The pure quality of role models that was delivered to us via speed of light media linkage into millions of minds throughout the world, the pure speed by which the games were catapulted into our homes, our communities, our society and our world community, it was staggering!!!!!!!! Channel 4’s coverage finally tipped the balance from the games starting as a mode of therapy at the wonderful Stoke Manderville Hospital to being a showcase to the world, joining able and disabled into one form, that of gob-smacking showcase and testament that dreams can come true, determinations and pure hard work, unflinching belief, will get you to the place you want to be and the results you aspire too.

Channel 4 took the principles established at Stoke Manderville and made the Paralympics, well I guess, cool, thrilling, exciting, full of drama, the Paralympics were finally seen for the ability, and gave disability a platform to shine from. I wonder in the light of these games if a side effect may be that hate crimes against the disabled will reduce from its high of 65,000, I think it may, and I pray that it will. I believe this as no more will people hide away because of their disability, the world has seen we are as human as any other people, we may look different but we are human, and our role models are the superhuman achievements delivered hour on hour over the games to change the view of the disabled forever.

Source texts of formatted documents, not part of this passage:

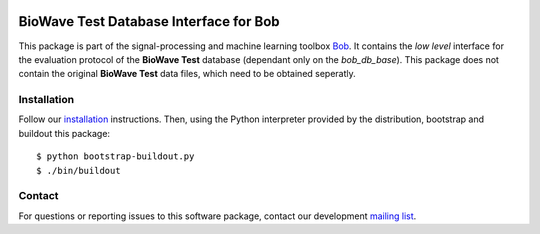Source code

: .. vim: set fileencoding=utf-8 :
.. Tue 16 Aug 11:43:54 CEST 2016

.. image:: http://img.shields.io/badge/docs-stable-yellow.png
   :target: http://pythonhosted.org/bob.db.biowave_test/index.html
.. image:: http://img.shields.io/badge/docs-latest-orange.png
   :target: https://www.idiap.ch/software/bob/docs/latest/bioidiap/bob.db.biowave_test/master/index.html
.. image:: https://gitlab.idiap.ch/bob/bob.db.biowave_test/badges/master/build.svg
   :target: https://gitlab.idiap.ch/bob/bob.db.biowave_test/commits/master
.. image:: https://img.shields.io/badge/gitlab-project-0000c0.svg
   :target: https://gitlab.idiap.ch/bob/bob.db.biowave_test
.. image:: http://img.shields.io/pypi/v/bob.db.biowave_test.png
   :target: https://pypi.python.org/pypi/bob.db.biowave_test
.. image:: http://img.shields.io/pypi/dm/bob.db.biowave_test.png
   :target: https://pypi.python.org/pypi/bob.db.biowave_test


=========================================
 BioWave Test Database Interface for Bob
=========================================

This package is part of the signal-processing and machine learning toolbox
Bob_. It contains the *low level* interface for the evaluation protocol of the
**BioWave Test** database (dependant only on the *bob\_db\_base*). This package
does not contain the original **BioWave Test** data files, which need to be
obtained seperatly.


Installation
------------

Follow our `installation`_ instructions. Then, using the Python interpreter
provided by the distribution, bootstrap and buildout this package::

  $ python bootstrap-buildout.py
  $ ./bin/buildout


Contact
-------

For questions or reporting issues to this software package, contact our
development `mailing list`_.


.. Place your references here:
.. _bob: https://www.idiap.ch/software/bob
.. _installation: https://gitlab.idiap.ch/bob/bob/wikis/Installation
.. _mailing list: https://groups.google.com/forum/?fromgroups#!forum/bob-devel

Along with this there is another legacy and it only occurred to me on the last day of the games as I turned to my wife asking what am I going to do without the Paralympic Games, where am I going to get my fix from?!? The legacy we should all realise is not just the bricks and buildings, the heroes and heroines we have adopted as our own, no there is a legacy on top of all of these role models to inspire us, the Paralympics changed me from within, the lasting legacy is within me and everyone that became enthralled by the Games. I witness and have been changed by the super-human, super-heroes, super-sensational accomplishments of pure bloody-minded determination that changed me forever. I now wake up and rather than think how difficult this is and that is, and don’t forget the other thing, I now wake up and think about what I need to do to move forward today and support positively my family, my friends and my businesses. I have personally been positively taught that self-pity may have its place but usually that place is in the waste bin, so get moving and be positive. This legacy is within each of us if we let it in, a legacy regardless of disability, barriers or negativity, a legacy we can all afford and carry with us.

Each and every one of us is capable not disabled, I can never repay the legacy of self-change you all have given me – Thank you to everyone.

Your legacy is to make the world see the disabled as able and capable – we will never forget this!